Thursday, October 2, 2008
No banking crisis here
By SUE WATSON
With much being said in Washington about the condition of the financial markets, local bankers last week said there is nothing to worry about in the short term.
Steve Gresham, president of the Bank of Holly Springs, explained how most community banks operate in the county and how his bank operates.
“With all the losses and banks having trouble (nationally) we’ve stayed out of what the other banks have done,” he said. “We have no Freddie Mac or Fannie Mae preferred stock.”
Bank of Holly Springs keeps most of its lending local and has stayed away from subprime mortages, he said.
“I feel like most of the community banks across the country have done the same,” Gresham said. “We stick with basic banking and are a lot more conservative. Even with all the losses across the country being reported, we have remained profitable.”
Gresham said some customers want assurance that their savings are safe. He said while FDIC insurance covers individual accounts up to $100,000, a family of four is covered for up to $2 million provided the accounts are structured correctly.
Customers who are not sure about FDIC insurance can check with their banker for a better understanding of how the insurance works, he said.
Tracy Davidson, president of Citizens Bank, said he feels like most local banks operate within the local area. He said only a few people have called to ask questions about the security of their savings and both wanted assurance about FDIC insurance protection on their accounts.
In general, customers are not showing him much anxiety about what is being called a banking crisis in Washington, he said.

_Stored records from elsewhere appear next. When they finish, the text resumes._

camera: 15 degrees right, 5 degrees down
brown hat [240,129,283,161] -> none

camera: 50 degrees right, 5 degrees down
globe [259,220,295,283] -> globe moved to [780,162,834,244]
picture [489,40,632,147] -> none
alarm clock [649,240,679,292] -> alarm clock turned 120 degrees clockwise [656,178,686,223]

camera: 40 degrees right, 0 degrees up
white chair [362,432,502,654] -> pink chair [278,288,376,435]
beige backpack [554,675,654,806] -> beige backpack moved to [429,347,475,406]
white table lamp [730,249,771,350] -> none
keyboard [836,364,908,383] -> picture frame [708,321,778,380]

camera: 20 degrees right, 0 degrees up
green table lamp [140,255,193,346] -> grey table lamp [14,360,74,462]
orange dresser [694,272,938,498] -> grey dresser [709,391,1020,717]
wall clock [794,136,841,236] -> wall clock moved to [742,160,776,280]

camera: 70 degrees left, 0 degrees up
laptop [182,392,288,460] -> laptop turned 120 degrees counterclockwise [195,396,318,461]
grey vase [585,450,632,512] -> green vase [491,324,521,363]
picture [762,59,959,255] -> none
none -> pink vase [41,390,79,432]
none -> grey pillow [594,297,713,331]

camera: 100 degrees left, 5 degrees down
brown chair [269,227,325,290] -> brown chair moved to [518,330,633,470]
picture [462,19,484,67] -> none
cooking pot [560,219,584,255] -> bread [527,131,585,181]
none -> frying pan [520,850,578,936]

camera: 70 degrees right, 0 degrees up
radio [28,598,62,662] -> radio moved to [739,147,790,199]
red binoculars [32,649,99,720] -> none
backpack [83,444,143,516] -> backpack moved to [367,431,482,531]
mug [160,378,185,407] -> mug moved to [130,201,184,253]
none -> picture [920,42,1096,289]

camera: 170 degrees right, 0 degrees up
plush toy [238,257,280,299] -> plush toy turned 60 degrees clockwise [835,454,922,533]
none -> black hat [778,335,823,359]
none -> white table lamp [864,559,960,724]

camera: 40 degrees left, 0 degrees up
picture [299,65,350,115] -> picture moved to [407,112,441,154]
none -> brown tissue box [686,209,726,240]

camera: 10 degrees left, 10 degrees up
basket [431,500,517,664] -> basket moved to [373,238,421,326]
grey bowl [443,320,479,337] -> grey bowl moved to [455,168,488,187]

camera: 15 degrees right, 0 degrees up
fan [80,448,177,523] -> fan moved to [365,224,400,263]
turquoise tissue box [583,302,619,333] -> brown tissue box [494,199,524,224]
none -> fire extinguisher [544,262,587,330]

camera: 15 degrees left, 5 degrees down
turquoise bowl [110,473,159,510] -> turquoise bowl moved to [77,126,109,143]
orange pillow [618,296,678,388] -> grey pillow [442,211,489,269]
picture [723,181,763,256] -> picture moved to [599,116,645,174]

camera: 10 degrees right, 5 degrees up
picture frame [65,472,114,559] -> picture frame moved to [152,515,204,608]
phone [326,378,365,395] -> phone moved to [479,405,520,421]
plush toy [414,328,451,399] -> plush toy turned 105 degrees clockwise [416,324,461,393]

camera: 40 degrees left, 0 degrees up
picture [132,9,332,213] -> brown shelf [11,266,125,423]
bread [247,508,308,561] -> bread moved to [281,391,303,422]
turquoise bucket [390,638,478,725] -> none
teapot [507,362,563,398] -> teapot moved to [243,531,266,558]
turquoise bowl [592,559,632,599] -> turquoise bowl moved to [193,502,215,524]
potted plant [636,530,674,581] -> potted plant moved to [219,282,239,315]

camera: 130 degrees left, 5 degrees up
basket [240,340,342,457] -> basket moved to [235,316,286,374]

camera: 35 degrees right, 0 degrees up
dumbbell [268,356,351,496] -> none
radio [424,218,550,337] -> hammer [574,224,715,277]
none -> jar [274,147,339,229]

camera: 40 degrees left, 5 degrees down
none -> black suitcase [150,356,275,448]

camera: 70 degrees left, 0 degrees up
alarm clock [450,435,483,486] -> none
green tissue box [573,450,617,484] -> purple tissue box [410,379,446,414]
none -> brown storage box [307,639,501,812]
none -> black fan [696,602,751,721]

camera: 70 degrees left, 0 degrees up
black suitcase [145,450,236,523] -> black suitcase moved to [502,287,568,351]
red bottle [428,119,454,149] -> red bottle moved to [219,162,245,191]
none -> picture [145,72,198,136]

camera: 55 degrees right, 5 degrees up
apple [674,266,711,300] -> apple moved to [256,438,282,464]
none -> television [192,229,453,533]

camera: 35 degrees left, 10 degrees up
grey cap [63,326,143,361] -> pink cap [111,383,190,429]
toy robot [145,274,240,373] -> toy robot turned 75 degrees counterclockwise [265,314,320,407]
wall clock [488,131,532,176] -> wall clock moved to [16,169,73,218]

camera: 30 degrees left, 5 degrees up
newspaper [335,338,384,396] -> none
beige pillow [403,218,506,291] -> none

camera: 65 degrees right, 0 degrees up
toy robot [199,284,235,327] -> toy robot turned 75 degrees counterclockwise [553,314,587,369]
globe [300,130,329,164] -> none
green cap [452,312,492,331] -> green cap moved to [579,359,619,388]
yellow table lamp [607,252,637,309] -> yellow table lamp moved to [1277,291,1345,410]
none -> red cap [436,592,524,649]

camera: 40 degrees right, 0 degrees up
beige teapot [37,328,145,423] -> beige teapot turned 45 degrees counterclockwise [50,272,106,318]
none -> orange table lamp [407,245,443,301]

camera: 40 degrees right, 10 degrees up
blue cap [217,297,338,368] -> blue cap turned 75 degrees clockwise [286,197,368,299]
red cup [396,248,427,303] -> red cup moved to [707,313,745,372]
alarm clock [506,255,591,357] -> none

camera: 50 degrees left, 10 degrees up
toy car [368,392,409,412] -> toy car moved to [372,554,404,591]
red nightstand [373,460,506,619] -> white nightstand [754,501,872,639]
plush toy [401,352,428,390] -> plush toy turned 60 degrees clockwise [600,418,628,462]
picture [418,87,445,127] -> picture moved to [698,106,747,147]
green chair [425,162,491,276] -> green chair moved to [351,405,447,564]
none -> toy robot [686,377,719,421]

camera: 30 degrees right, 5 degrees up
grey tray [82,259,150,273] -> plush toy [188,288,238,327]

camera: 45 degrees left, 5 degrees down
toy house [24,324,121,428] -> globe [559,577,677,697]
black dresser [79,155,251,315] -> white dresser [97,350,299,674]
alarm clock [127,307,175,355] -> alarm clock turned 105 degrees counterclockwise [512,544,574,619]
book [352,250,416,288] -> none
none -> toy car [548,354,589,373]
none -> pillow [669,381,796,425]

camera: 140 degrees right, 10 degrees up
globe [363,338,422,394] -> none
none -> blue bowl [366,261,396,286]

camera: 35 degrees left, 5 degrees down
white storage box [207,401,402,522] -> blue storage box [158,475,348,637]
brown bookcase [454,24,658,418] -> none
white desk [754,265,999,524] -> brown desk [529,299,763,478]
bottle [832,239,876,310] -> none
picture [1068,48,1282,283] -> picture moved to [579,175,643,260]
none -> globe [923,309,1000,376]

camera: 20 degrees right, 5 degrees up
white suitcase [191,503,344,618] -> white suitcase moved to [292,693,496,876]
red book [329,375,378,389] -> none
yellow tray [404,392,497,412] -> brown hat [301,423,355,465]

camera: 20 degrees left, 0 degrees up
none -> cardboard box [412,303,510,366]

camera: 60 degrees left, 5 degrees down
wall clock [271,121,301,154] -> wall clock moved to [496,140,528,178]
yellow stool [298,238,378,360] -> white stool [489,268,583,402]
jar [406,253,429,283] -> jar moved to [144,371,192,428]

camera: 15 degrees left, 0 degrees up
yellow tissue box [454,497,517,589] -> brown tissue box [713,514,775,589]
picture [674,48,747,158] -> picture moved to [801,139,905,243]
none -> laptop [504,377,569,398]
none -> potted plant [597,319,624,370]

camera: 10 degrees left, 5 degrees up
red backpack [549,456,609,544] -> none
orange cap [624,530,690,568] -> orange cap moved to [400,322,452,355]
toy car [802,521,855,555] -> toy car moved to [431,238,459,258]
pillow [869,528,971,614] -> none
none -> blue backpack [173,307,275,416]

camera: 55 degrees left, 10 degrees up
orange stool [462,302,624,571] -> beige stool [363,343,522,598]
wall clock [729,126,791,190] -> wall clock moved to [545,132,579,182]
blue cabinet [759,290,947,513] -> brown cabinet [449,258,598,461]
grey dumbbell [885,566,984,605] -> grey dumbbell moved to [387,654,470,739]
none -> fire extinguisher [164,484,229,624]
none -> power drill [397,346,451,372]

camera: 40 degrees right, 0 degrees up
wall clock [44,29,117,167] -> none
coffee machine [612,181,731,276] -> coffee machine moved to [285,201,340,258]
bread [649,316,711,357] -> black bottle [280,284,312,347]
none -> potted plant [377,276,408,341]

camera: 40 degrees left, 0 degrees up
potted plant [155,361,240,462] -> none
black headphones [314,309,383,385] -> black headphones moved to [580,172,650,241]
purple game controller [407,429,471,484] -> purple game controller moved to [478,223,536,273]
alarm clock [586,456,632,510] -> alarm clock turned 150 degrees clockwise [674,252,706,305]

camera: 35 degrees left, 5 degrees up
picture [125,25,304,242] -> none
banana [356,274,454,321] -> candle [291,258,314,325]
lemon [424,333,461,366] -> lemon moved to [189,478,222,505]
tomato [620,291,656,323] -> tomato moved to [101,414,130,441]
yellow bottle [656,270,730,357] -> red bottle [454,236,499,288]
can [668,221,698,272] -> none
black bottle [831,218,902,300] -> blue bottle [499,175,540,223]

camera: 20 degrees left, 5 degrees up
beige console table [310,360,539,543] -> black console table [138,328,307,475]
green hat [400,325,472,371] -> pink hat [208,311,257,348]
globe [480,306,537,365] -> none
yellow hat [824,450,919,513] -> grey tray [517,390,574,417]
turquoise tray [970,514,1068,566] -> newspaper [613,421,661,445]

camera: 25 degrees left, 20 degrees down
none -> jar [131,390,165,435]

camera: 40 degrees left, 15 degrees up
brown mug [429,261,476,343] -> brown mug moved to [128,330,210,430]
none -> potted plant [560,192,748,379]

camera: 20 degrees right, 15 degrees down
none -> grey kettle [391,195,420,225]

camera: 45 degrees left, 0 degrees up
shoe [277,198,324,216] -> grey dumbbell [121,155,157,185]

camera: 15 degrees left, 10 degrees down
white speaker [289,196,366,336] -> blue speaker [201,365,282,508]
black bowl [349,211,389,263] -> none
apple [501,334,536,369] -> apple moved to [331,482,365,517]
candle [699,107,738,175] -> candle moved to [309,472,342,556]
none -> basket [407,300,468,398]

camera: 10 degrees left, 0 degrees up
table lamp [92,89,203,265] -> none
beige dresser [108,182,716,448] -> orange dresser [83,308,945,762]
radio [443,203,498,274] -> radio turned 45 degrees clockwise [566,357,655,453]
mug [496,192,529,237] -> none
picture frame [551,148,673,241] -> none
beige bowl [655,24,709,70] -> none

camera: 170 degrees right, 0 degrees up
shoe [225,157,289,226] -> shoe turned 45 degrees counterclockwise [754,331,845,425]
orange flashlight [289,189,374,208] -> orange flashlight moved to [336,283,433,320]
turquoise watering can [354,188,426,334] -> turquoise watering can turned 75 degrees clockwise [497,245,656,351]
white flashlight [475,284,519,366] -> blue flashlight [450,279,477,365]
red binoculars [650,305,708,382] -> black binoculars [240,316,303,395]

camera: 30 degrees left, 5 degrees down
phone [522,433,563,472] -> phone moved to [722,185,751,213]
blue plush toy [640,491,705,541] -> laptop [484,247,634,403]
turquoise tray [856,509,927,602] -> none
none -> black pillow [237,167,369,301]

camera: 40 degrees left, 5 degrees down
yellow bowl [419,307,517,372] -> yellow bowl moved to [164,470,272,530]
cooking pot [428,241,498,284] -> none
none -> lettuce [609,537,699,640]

“Your local banks operate in the communities they know and with people they know well and know best; I think it is a benefit,” Davidson said. “I think that’s the advantage of community banking. I think the banks are willing to lend money to qualified borrowers. That’s what we do here. Making qualified loans is the key.”
That translates into lending to those who have satisfactory credit and income, he said.
“Locally, our credit is sound and we have a good banking environment,” Davidson said. “There has been very little change locally as far as loans and extending credit.
“A community bank’s loan portfolio reflects the make-up of the community,” he said. “If anyone has concerns, if they should talk to their banker, I think they will be vastly pleased. I am surprised we have not had as many calls as expected.”
Greg Taylor, president of Merchants & Farmers Bank, said there is much misunderstanding about the financial institution crisis and talk about what is going on in Washington.
“The stories you are reading or hearing about in New York are about investment banks,” he said. “Basically, investment banks do not accept deposits. They are a kind of brokerage house and they buy mortgage loans and sell packaged loans in order to generate money. They have to sell off of a package of loans in order to make money to buy other mortgages (loans).”
In order for investment banks to make money they have to be continually selling, he said.
“The way they make money is by charging a fee that they charge for the transaction,” Taylor said. “Community banks like us generally do not sell any of our loans. We service all our loans.”
“Most community banks cannot afford to have a mortgage department because it is too expensive to operate,” he said. “Your ATMs, your checking, your whole system is working fine. Any withdrawal from a savings or checking account or CD is not affected whatsoever.”
Taylor said the local economy is doing fine.
“There have been some layoffs, but it is business as usual every day here,” he said. “We encourage people to call their banker if they have any questions at all.”
Taylor said a few M&F customers have called about interest rates, and friends will ask how the local banks are doing.
But he has not seen any panic, he said.
“I just think everything we are seeing in the news now is being called a bank, but we are all financial institutions of different types and these institutions on the news are a different type of financial institution than community banks,” Taylor said.
First State Bank president Jim Crell agreed.
“Many of these problems we are reading about on the national level are not trickling down to the local level here in Marshall County,” he said. “Although new home purchases and residential construction starts are declining nationally, locally we are seeing some new construction, and home purchases are picking up slightly. Demand seems to be level, especially in the northern part of the county. We are not feeling the severity of the repercussions other markets are currently experiencing.”
Local retail starts have been helping the local economy grow, Crell said. He cited the start-up of some new businesses in the area including a new hair salon and a couple of new restaurant openings, including Goodfella’s Bar and Grill in Holly Springs and the Slayden Travel Center which recently opened on Highway 72.
Local efforts are paying off with regard to new businesses in Holly Springs and Marshall County, Crell said, citing the efforts of the Holly Springs Chamber of Commerce under the direction of Amy Heaton and the Holly Springs Tourism Bureau headed by Stephanie Movre. He said local efforts such as these have helped flourish the local economy and have given the local banking industry a boost.
T.J. Vanzant with First State added that the local banks tend to operate conservatively in terms of assuring loans are solid from a banking standpoint.
“We have a responsibility to our shareholders and the community as a whole to ensure they will always have a safe place to deposit their money and conduct any and all financial transactions that may arise,” he said.